Okay the flaw in this metaphor is that a quantum function collapsing means that it settles into one state and is no longer in superposition. I’m trying to describe something that, instead, oscillates at the speed of an audience member’s phone-fried attention span. However: “superposition” does get at the limbo vertigo feeling, and that’s my emotional truth. Sorry 2 the physicists out there 4 nothing!!
I feel very connected to the idea of lineage here—the tradition of performers going back to pre-history, who got really really good at storytelling, as the earliest incarnation of this technology. I have weird and complicated feelings about “storytelling,” don’t get me started. But just know I think it’s a Very Very Imporant Human Practice.
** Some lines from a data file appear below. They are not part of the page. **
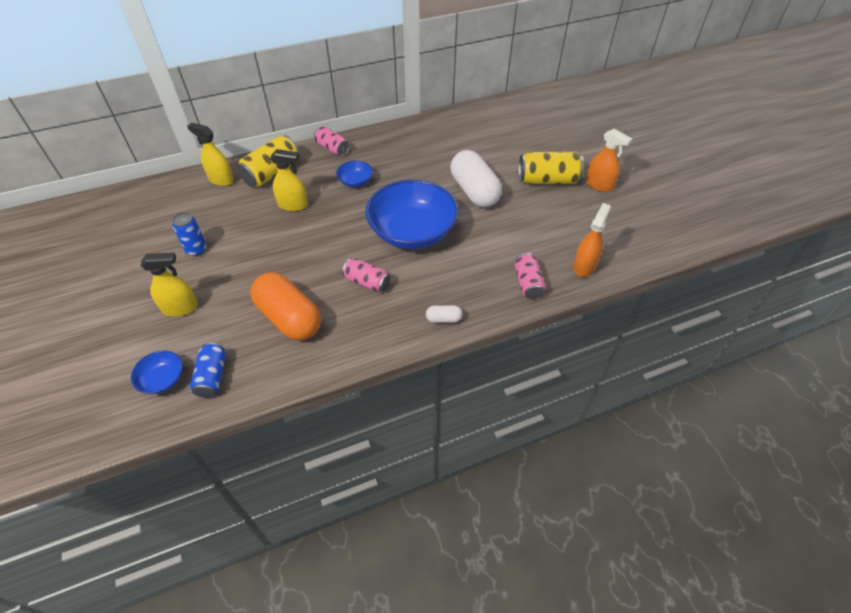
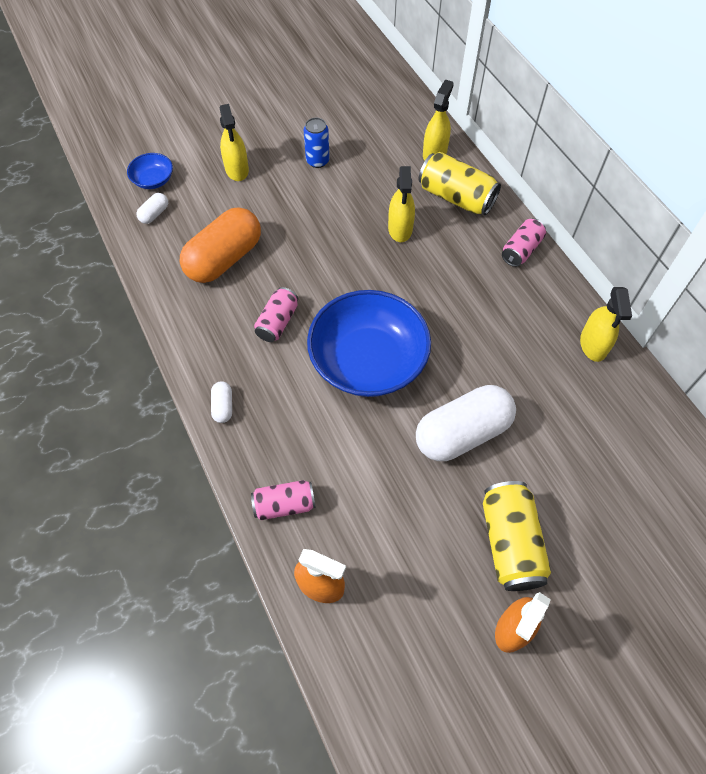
camera: 85 degrees right, 10 degrees up
blue can [190,343,226,398] -> white capsule [136,193,168,224]
blue bowl [336,161,373,187] -> none
none -> yellow spray bottle [580,287,632,362]

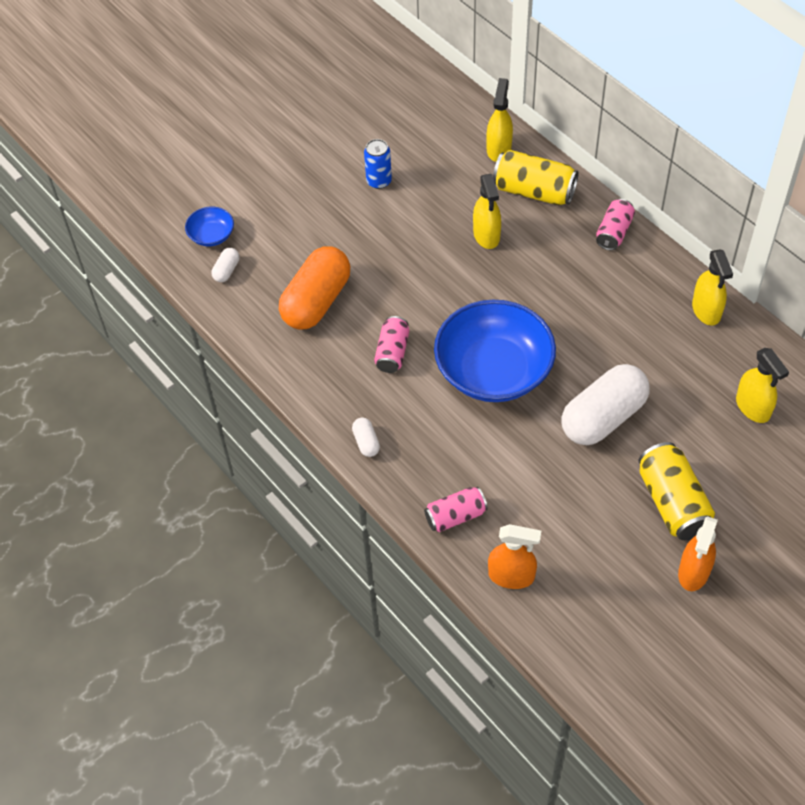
camera: 10 degrees left, 5 degrees down
yellow spray bottle [220,104,249,181] -> yellow spray bottle moved to [736,348,789,423]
I’ve been out of the contemporary music circuit for some time, so take this all with a HUGE grain of salt. As far as I can tell, the really gnarly experimental music in 2026 has a few threads it could follow—these might be:
more noise more control more difficult
more hybridity more blurring more rupture
more soft more in mind more organic.
My allegiance is vaguely with the soft/mind/organic school, maybe because it’s easier on the ears or maybe because I teach this stuff with some frequency. The Wandelweiser cats sit very squarely here, also.
What was very special was witnessing the specific virtuosity of Pisaro performing, which involved some of the most restraint I’ve ever felt from a musician on stage. He made a small short sound on a pitch pipe maybe four times across the 20 minutes of the performance
Contrast this to the students playing with him in the ensemble, who were simply put, noodling their contact microphones. Virtuosity takes so many shapes.
Not unapproachably difficult music! But also not precisely playing by the same rulebook that, for instance, protest music does (whether folk or popular).
The rich “tuh” of a low brass articulation! Unironically very moving. Listen to some euphonium, dudes.
Okay, I also hoped for the important things. Of course I did. I hoped for the wars to be over. Better yet, I hoped we win the wars. (Not the state! Us! The sensibly oriented radicals, ready to try to scale everything down, to proceed with a love for each other and for the future.)
I mean, really, I hoped for the president to croak.
Thich Nhat Hanh uses the words “deep listening” even!